◆ Work required ◆
Starting from the first line below, count the lines carrying the string "that" and answer with the count by itself.

[Start of Attachment]

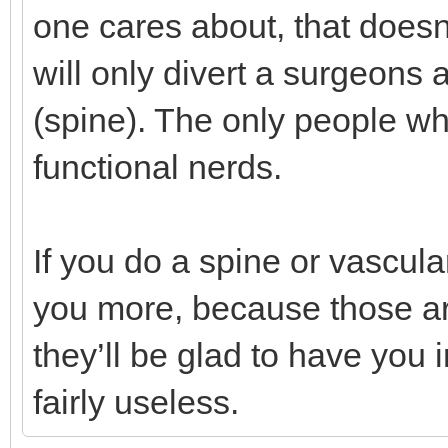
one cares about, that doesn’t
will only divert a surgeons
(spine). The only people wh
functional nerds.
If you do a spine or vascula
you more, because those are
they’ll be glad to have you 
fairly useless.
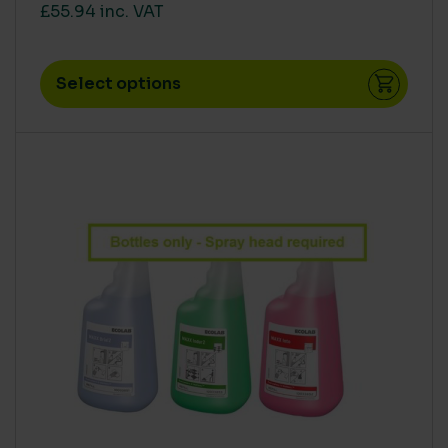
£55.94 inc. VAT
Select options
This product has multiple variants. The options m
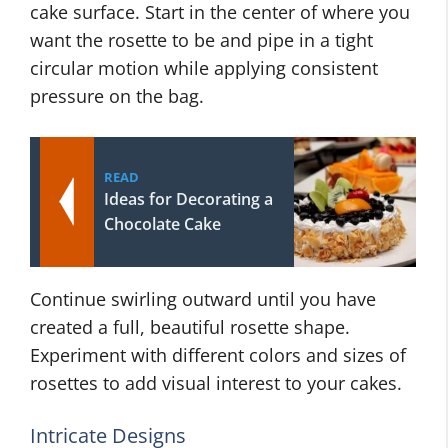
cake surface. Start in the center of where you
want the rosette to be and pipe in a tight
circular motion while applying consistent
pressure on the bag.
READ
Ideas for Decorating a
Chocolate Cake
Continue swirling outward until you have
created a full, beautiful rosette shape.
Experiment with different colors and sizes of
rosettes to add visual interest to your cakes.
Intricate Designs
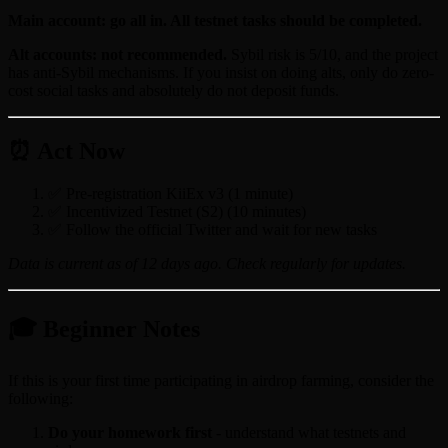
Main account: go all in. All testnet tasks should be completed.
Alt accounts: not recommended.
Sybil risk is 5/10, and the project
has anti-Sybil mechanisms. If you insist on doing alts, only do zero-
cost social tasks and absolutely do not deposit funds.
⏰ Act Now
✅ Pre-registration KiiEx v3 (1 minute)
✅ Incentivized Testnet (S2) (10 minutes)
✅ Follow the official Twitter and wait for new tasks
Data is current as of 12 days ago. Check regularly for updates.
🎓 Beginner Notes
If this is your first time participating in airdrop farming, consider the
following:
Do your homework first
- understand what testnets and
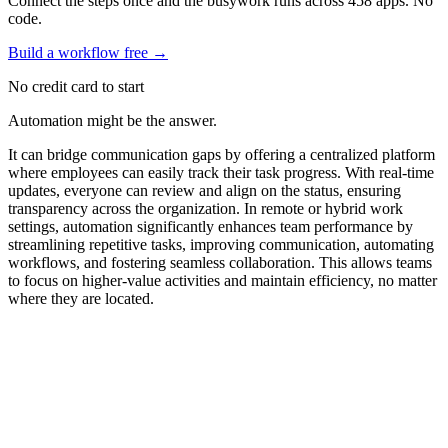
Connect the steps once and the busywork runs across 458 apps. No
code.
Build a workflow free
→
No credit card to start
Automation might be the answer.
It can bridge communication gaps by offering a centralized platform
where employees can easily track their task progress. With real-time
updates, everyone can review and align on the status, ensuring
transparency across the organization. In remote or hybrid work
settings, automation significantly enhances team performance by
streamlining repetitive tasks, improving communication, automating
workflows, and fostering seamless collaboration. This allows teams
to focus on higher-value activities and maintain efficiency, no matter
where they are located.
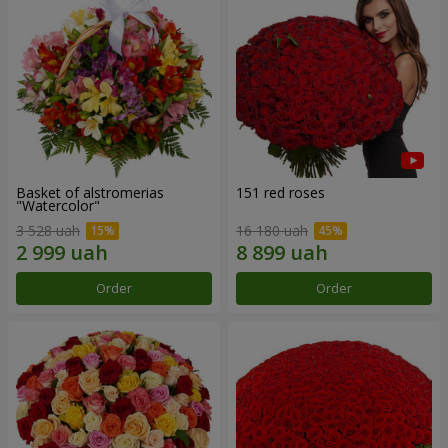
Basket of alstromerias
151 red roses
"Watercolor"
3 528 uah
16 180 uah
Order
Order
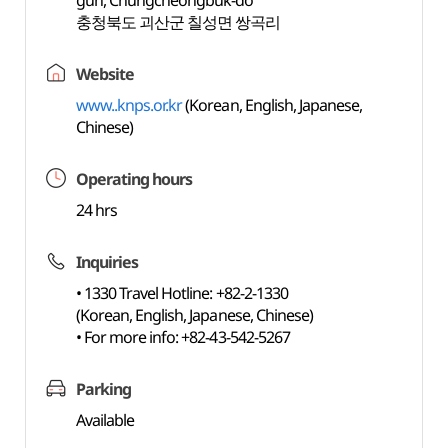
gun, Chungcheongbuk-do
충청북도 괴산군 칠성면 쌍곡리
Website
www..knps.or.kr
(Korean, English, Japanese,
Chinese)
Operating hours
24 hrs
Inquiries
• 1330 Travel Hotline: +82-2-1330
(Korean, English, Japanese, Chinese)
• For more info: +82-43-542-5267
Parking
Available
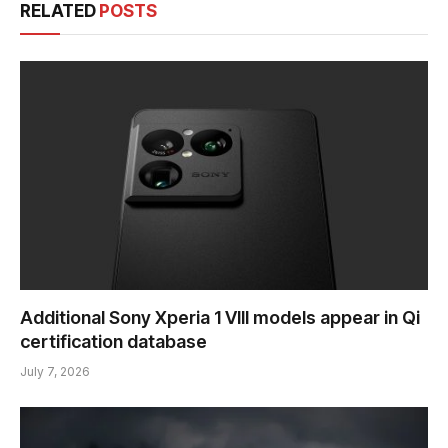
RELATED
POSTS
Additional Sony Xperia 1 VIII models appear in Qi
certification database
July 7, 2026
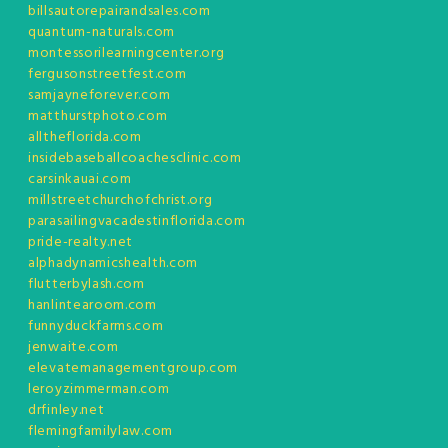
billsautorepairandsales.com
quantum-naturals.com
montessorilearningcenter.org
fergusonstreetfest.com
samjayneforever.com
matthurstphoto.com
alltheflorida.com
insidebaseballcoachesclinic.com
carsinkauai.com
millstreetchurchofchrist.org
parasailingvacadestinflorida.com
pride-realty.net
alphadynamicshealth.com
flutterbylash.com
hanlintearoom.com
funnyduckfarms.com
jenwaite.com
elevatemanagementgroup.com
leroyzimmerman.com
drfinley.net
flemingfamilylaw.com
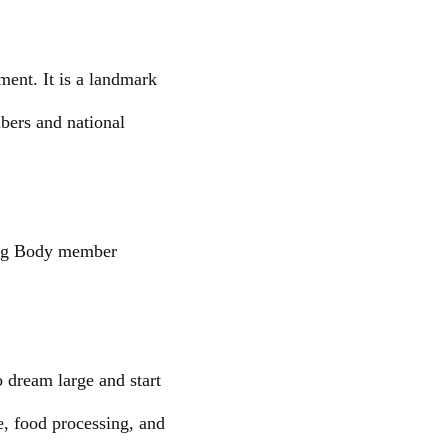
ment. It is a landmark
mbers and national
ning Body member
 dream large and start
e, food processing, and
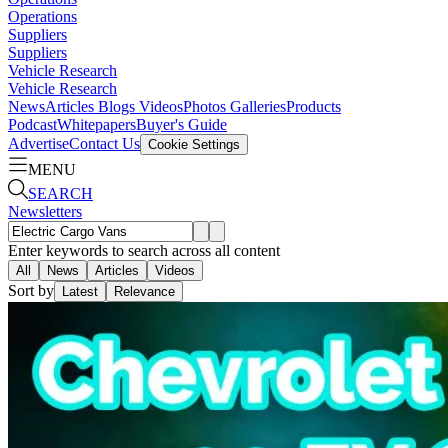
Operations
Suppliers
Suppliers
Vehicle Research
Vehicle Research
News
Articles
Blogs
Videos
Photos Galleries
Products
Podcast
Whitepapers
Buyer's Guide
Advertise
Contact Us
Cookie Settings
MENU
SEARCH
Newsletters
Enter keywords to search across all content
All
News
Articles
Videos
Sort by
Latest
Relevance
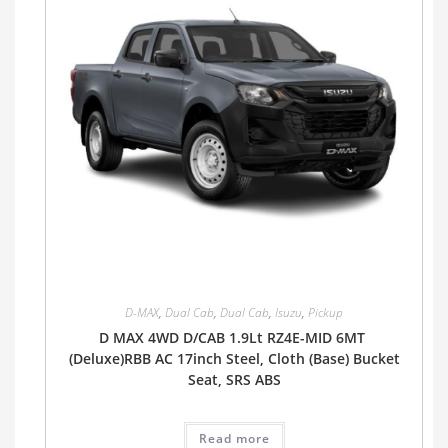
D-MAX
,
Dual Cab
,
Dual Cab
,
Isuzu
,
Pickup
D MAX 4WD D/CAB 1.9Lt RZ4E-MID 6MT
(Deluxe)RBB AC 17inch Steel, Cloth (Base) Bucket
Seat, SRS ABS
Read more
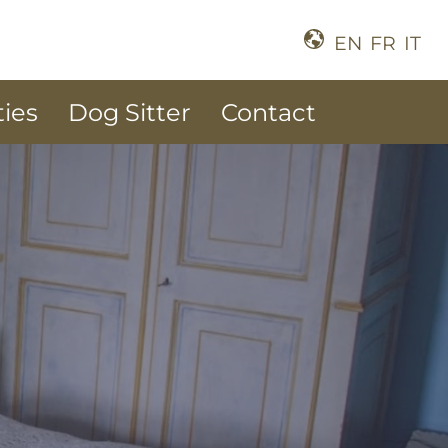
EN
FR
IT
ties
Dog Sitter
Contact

[End of Attachment]
[Start of Attachment]

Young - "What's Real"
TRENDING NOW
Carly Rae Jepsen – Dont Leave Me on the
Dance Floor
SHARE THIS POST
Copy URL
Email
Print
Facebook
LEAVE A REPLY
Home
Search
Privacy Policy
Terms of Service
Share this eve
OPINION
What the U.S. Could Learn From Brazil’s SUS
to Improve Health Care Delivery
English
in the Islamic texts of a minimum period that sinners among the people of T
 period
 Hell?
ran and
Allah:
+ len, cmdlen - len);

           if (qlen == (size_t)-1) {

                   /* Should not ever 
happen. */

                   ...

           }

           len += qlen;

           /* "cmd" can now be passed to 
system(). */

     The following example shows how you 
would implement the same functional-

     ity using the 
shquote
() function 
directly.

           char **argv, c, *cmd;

[End of Attachment]

◆ Solution to this task ◆
2